Until last week, I’d never seen a Liriodendron tulipifera in flower before. I’d seen photographs of the Tulip tree’s curious flowers in various gardening books of course, but it’s not quite the same as seeing them in the flesh. And I can’t say I was especially excited by what I’d seen in my books: the flowers are not charming like the Amelanchier’s, or beautiful in the way that some apple and cherry blossom is. But I have to admit that I did a double-take worthy of You’ve Been Framed as I strolled under the vast branches of the 175-year-old Tulip tree at Glendurgan Garden.
I’d approached the tree from the shadier side, which gives an amazing view of its immense gnarled trunk and lower branches, but no hint of the flowers nestling amongst the foliage on the sunnier side. But once you pass under that great limb in the photograph above, the branches beyond are filled with green and apricot tulip-shaped flowers.

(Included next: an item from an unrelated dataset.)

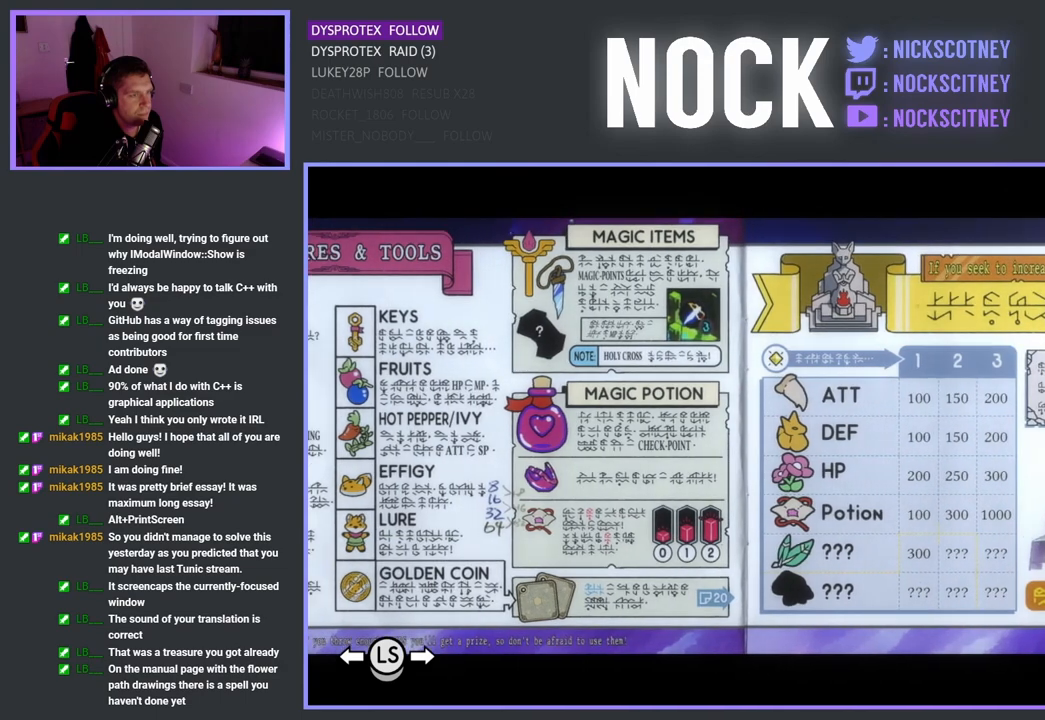
{"buttons": [], "left_stick": "center", "right_stick": "center", "events": []}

The petals are quite rigid and fleshy, and with the bracts* at their base opened out they reminded me of tiny plastic tea cups – the sort of thing I used to trip over all the time in the girls’ bedroom once the lights were out.
Having seen this magnificent tree at Glendurgan, I was curious to see how the one at the Bristol Botanic Gardens was doing. I had planned to photograph it yesterday, but when the sun came out at lunchtime I found myself sitting by the lake admiring the medlar instead – next week perhaps.

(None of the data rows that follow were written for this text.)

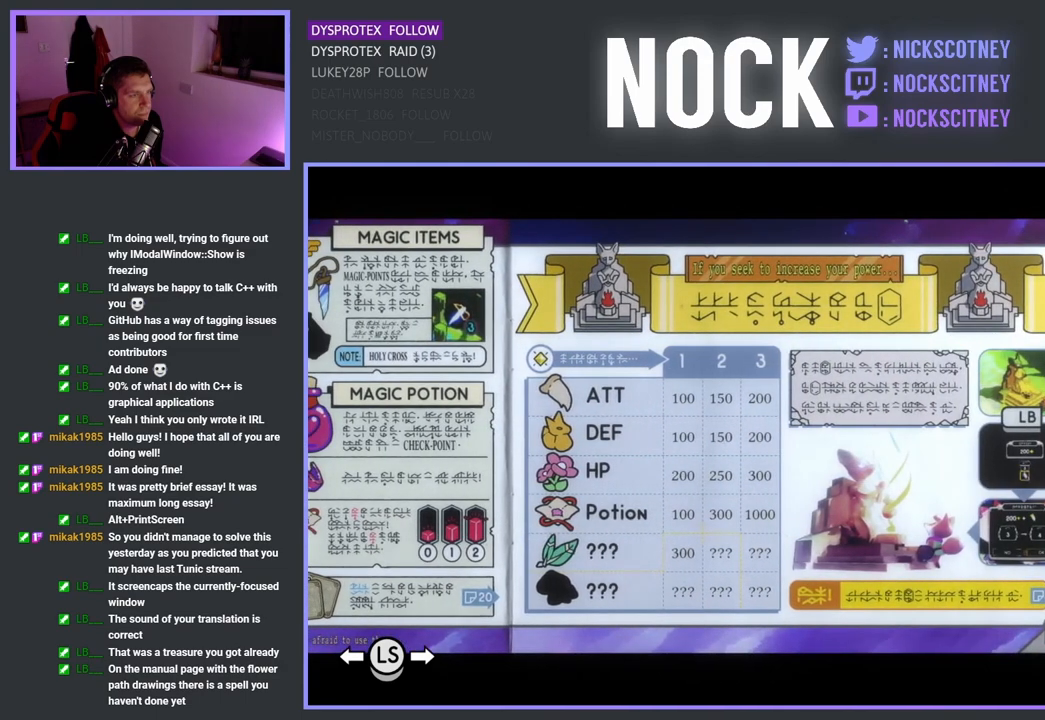
{"buttons": [], "left_stick": "center", "right_stick": "center", "events": []}
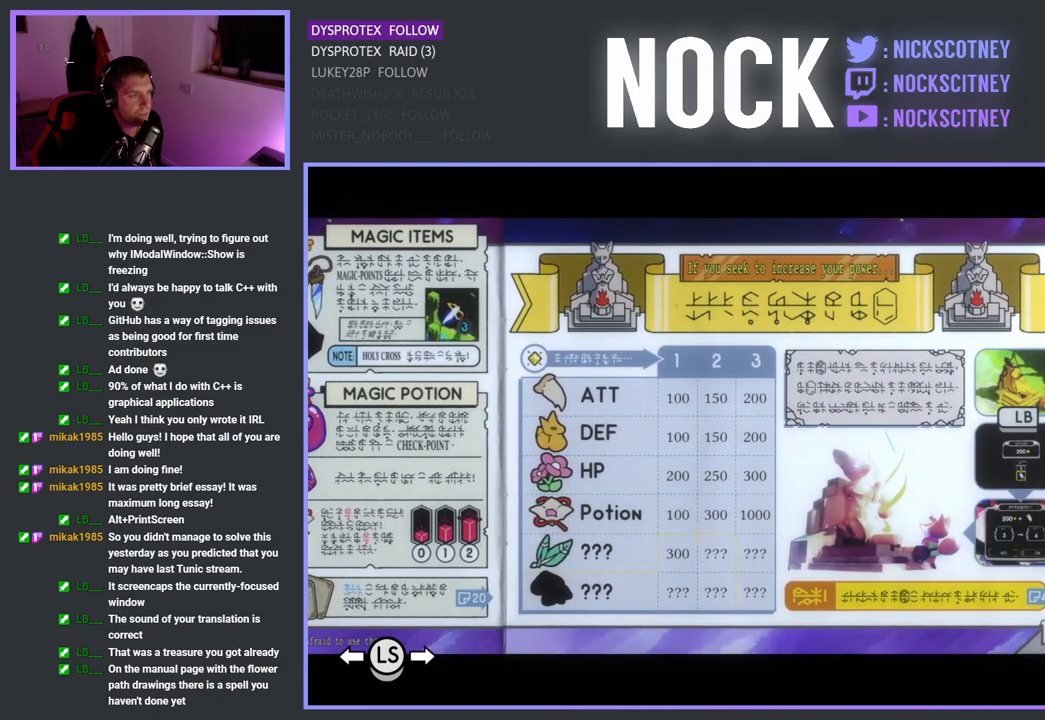
{"buttons": [], "left_stick": "center", "right_stick": "center", "events": []}
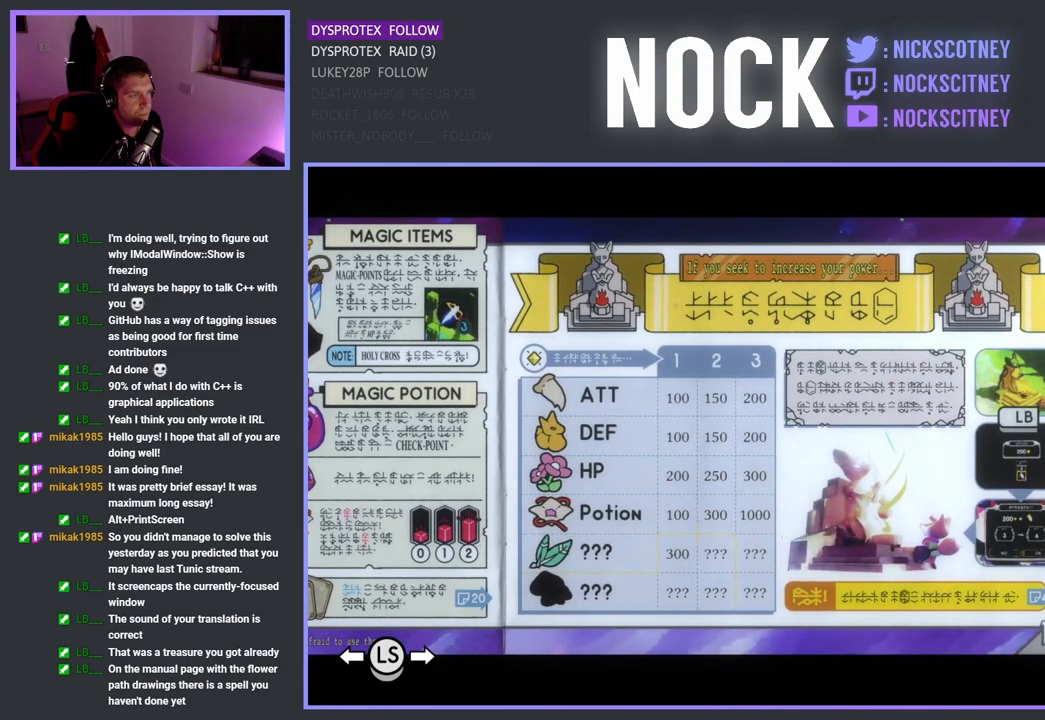
{"buttons": [], "left_stick": "center", "right_stick": "center", "events": []}
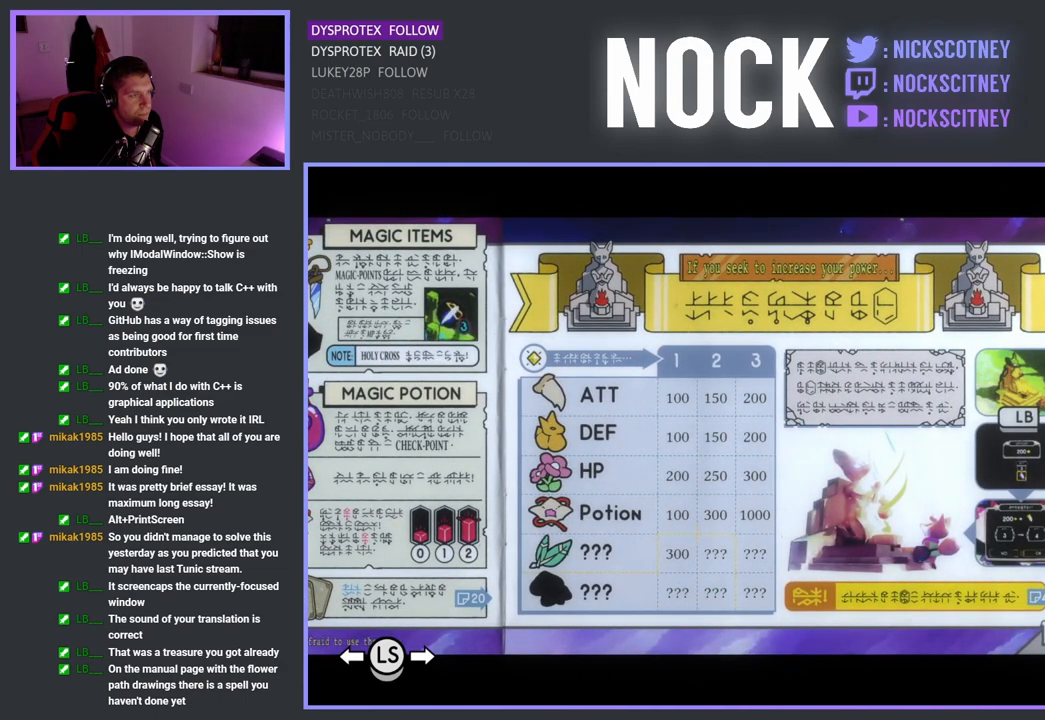
{"buttons": [], "left_stick": "center", "right_stick": "center", "events": []}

Although people come from all over the world to see the garden’s camellias and rhododendrons, the maze below is another big draw, for adults and children alike. As we walked further into the garden, below the Tulip tree, the valley was filled with shrieks of delight as children leapt out at one another from behind bends in the maze. Parents stood at various vantage points around the maze and shouted directions to their lost offspring, whose bobbing heads could be seen moving with increasing urgency up and down, back and round between the neatly clipped hedges. A couple of children, my own included, ended up simply vaulting over at various points as they raced each other to the little thatched hut in the centre.

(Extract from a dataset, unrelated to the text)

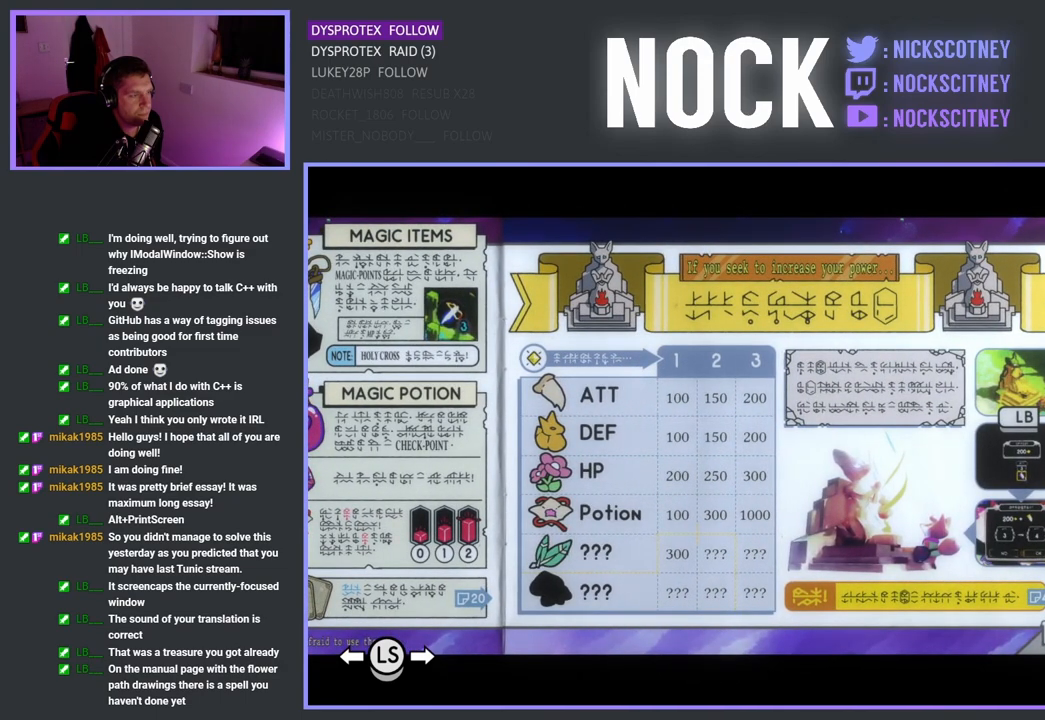
{"buttons": [], "left_stick": "center", "right_stick": "center", "events": []}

As you can see, despite the gorgeous weather, there really weren’t many people about, and at times we found ourselves completely alone. However the beach at the bottom of the garden was packed, not with people sunbathing or swimming, but with paddling garden enthusiasts – no one had thought to bring their swimming things.
* I’m assuming they are bracts, they may not be but I can’t seem to find anything detailed enough to confirm one way or another, though an article on Wikipedia does note that the petals are actually tepals.